The use of technology may also be able to predict whether a patient’s mental disability will worsen over time and assist in the development of individualized treatment plans that are specific to each patient’s needs.

One of the focus areas of NTU Singapore’s new Center for Biomedical Informatics is using the capabilities of AI and data science to aid in the prediction of mental health disorders.

The New Zealand-Singapore Data Science Research Program, a partnership between NTU Singapore, Institute of Mental Health (IMH) Singapore and Auckland University of Technology (AUT), is one of the initiatives which the center is working on to help predict schizophrenia in young people. The program creates machine learning computer models that identify biomarkers linked to the emergence of symptoms of schizophrenia.

Scientists want to determine how these factors relate to each other by combining all of this information into a single model. According to Assistant Professor Wilson Goh of NTU Singapore, correlations between gene expression and metabolic data have been identified through AI programs that analyze massive data sets. Physicians may be able to spot early signs of schizophrenia and treat the illness before the patient’s quality of life deteriorates by taking a closer look at additional dimensions of data.

Unlike schizophrenia, dementia is a brain disorder that primarily affects older people. Patients with advanced dementia suffer from memory loss, impaired judgment and confusion, which makes daily tasks more difficult.

NTU Singapore’s Dementia Research Center (Singapore) is creating AI-based solutions to detect and delay disease progression to address rising cases of dementia in aging populations in Asia and the rest of the world. the world.

One of the center’s projects is the Biomarkers and Cognitive Impairment Study (BioCIS), a five-year study aimed at understanding what happens to the brain in the early stages of dementia.
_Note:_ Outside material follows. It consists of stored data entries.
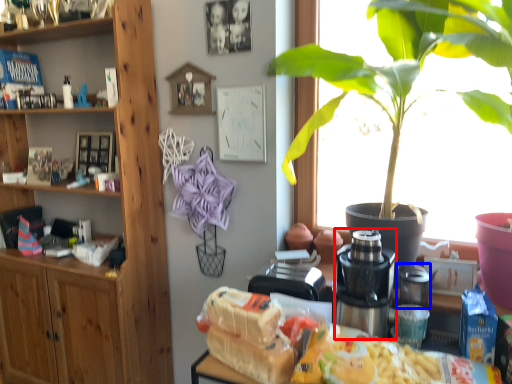
Question: Which object appears farthest to the camera in this image, coffee machine (highlighted by a red box) or appliance (highlighted by a blue box)?

Choices:
 (A) coffee machine
 (B) appliance

Answer: (B)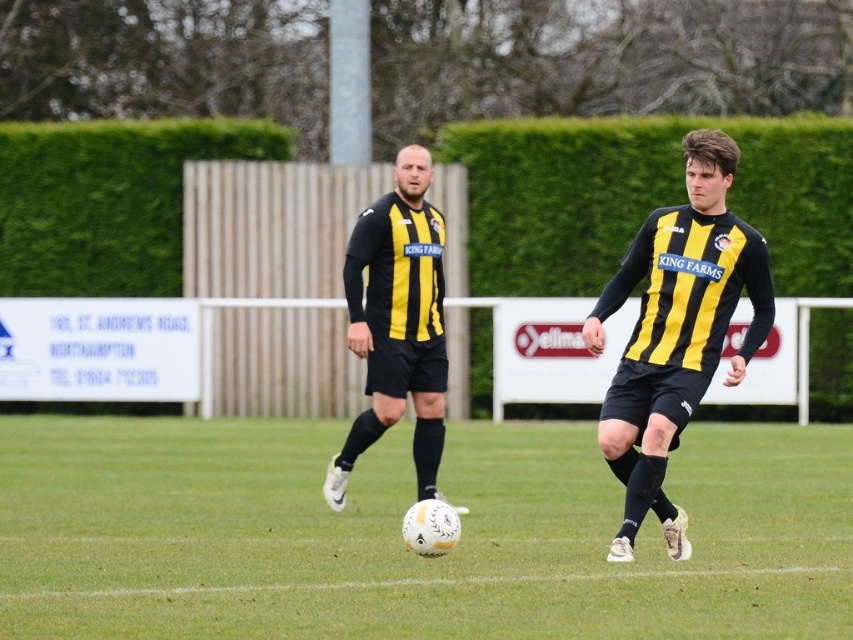
Does green grass football field at center appear under yellow matte jersey at center?

Yes, green grass football field at center is below yellow matte jersey at center.

Does point (848, 515) come behind point (624, 438)?

Yes, point (848, 515) is behind point (624, 438).

Where is `green grass football field at center`? The image size is (853, 640). green grass football field at center is located at coordinates (399, 536).

Which is more to the right, green leafy hedge at center or green leafy hedge at upper left?

green leafy hedge at center is more to the right.

Identify the location of green leafy hedge at center. The width and height of the screenshot is (853, 640). (643, 196).

Find the location of a particular element. yellow matte jersey at center is located at coordinates (676, 330).

Between yellow matte jersey at center and yellow/black striped jersey at center, which one appears on the right side from the viewer's perspective?

Positioned to the right is yellow matte jersey at center.

Where is `yellow matte jersey at center`? The width and height of the screenshot is (853, 640). yellow matte jersey at center is located at coordinates (676, 330).

Identify the location of yellow matte jersey at center. The image size is (853, 640). (676, 330).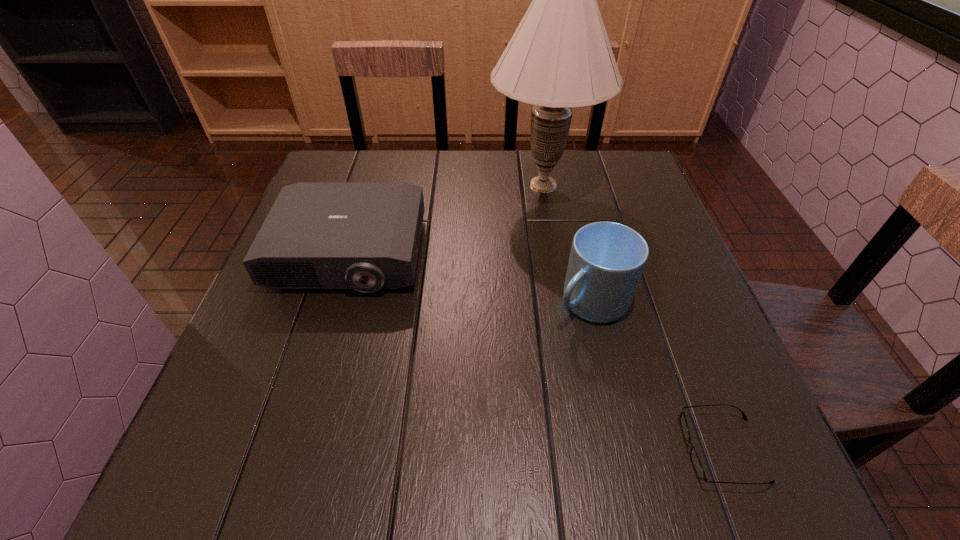
Where is `empty location between the spectacles and the lampshade`? The height and width of the screenshot is (540, 960). empty location between the spectacles and the lampshade is located at coordinates (633, 317).

Where is `vacant area that lies between the tallest object and the third tallest object`? vacant area that lies between the tallest object and the third tallest object is located at coordinates (446, 219).

Locate an element on the screen. The width and height of the screenshot is (960, 540). vacant point located between the lampshade and the leftmost object is located at coordinates (446, 219).

Identify the location of free spot between the shortest object and the second tallest object. (657, 376).

Where is `free space between the lampshade and the mug`? Image resolution: width=960 pixels, height=540 pixels. free space between the lampshade and the mug is located at coordinates (567, 243).

Locate an element on the screen. This screenshot has width=960, height=540. free space between the second tallest object and the shortest object is located at coordinates (657, 376).

At what (x,y) coordinates should I click in order to perform the action: click on free space that is in between the tallest object and the mug. Please return your answer as a coordinate pair (x, y). Image resolution: width=960 pixels, height=540 pixels. Looking at the image, I should click on (567, 243).

Locate an element on the screen. object identified as the third closest to the tallest object is located at coordinates (696, 463).

Where is `object that is the second closest to the lampshade`? The image size is (960, 540). object that is the second closest to the lampshade is located at coordinates (607, 259).

Locate an element on the screen. This screenshot has width=960, height=540. free spot that satisfies the following two spatial constraints: 1. on the front-facing side of the leftmost object; 2. on the right side of the third shortest object is located at coordinates (335, 302).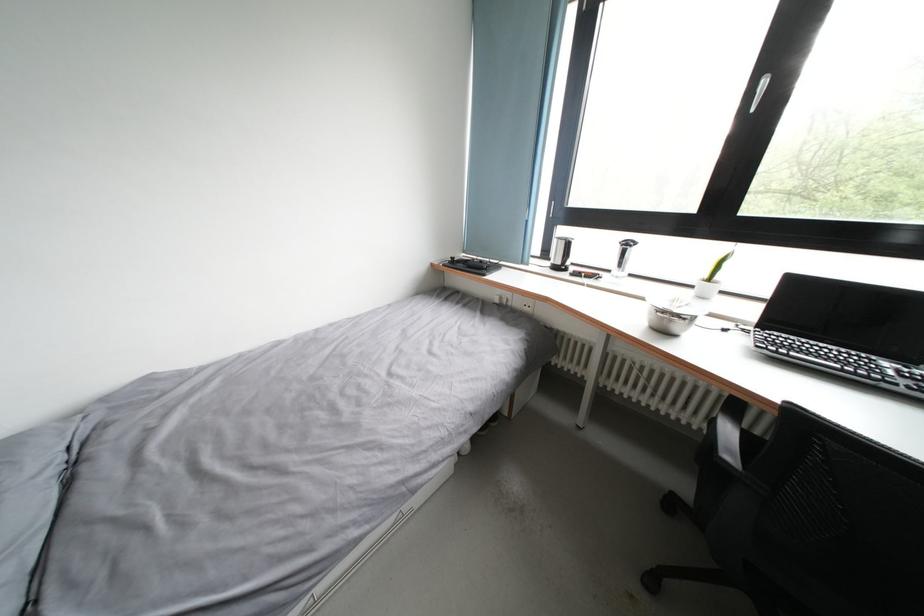
Identify the location of silver lid handle. This screenshot has width=924, height=616. (622, 254).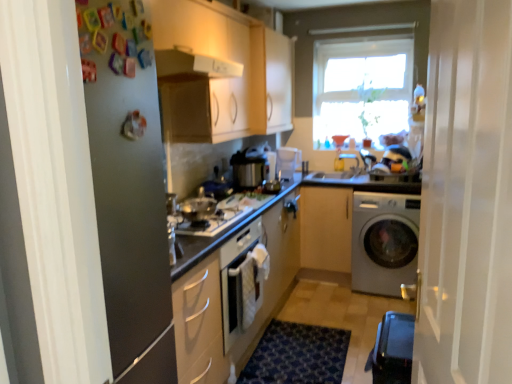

It works with local hospitals to recruit 1,500 patients of all ethnicities who have mild cognitive impairment, the earliest stage of dementia.

By analyzing the structural attributes of the brain from brain scans, assessing brain activity with functional magnetic resonance imaging, and looking for protein biomarkers in the blood, BioCIS aims to find biomarkers linked to cognitive disorders.

Additionally, a non-invasive AI tool that can aid in the early detection of depression, a common mood condition that can strike at any age, has also been developed by NTU Singapore. Depression, which can be triggered by distressing life events, affects millions of people. People with depression typically experience mood swings that cause them to withdraw from society, and more than half of cases go undiagnosed and untreated.

The NTU Singapore team has created AI software that analyzes data from fitness trackers to find digital biomarkers of depression and predict a person’s risk of developing it. This technology is benefiting from the growing acceptance of wearable activity trackers.

The data allowed researchers to link specific patterns in participants’ fitness-tracking behaviors to depressive symptoms such as helplessness and hopelessness, loss of interest in routine tasks, and changes in mood. food or weight.

The computer could successfully identify people at high risk for depression and those without risk for depression with 80% accuracy in tests using data from depressed and healthy participants.

To help individuals, researchers, mental health professionals, and policy makers improve mental well-being, researchers believe Ycogni could be combined with Smart Buildings or Smart Cities efforts.